*** Begin section ***

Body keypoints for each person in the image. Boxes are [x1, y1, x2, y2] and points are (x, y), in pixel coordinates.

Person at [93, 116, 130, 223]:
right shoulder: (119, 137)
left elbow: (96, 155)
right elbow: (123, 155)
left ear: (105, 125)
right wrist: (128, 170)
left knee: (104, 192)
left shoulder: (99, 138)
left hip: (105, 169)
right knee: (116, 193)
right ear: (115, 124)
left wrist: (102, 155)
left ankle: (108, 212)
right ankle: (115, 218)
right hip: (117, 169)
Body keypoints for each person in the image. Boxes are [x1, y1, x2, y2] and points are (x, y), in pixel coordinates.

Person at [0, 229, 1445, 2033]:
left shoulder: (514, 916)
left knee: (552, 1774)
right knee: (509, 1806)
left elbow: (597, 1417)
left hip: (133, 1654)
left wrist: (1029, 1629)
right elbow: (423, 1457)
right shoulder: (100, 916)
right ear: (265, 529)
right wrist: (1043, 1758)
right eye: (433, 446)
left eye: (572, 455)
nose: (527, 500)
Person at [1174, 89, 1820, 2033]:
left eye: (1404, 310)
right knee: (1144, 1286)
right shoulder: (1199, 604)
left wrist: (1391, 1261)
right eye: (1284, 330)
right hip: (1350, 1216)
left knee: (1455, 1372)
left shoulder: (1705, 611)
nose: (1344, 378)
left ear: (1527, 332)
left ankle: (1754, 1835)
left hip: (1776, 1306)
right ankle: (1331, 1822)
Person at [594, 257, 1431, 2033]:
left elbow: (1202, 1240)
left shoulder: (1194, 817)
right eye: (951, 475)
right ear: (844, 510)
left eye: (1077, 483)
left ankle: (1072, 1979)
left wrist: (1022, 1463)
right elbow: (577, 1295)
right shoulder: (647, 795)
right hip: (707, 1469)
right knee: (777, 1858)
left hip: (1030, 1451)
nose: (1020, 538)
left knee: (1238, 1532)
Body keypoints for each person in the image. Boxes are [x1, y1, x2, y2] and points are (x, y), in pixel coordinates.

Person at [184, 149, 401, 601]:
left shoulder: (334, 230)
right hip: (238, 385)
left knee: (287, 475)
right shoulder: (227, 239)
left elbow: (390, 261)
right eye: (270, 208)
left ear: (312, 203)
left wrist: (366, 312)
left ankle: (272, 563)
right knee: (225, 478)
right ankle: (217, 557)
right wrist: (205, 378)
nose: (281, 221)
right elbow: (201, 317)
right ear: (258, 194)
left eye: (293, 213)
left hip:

*** End section ***

▸ PROBLEM DETAILS:
Going back over the entries above, copy word for word every line from the one that has "right elbow: (423, 1457)" on through the one that has "left shoulder: (1194, 817)".

▸ COMPLETED TASK:
right elbow: (423, 1457)
right shoulder: (100, 916)
right ear: (265, 529)
right wrist: (1043, 1758)
right eye: (433, 446)
left eye: (572, 455)
nose: (527, 500)
Person at [1174, 89, 1820, 2033]:
left eye: (1404, 310)
right knee: (1144, 1286)
right shoulder: (1199, 604)
left wrist: (1391, 1261)
right eye: (1284, 330)
right hip: (1350, 1216)
left knee: (1455, 1372)
left shoulder: (1705, 611)
nose: (1344, 378)
left ear: (1527, 332)
left ankle: (1754, 1835)
left hip: (1776, 1306)
right ankle: (1331, 1822)
Person at [594, 257, 1431, 2033]:
left elbow: (1202, 1240)
left shoulder: (1194, 817)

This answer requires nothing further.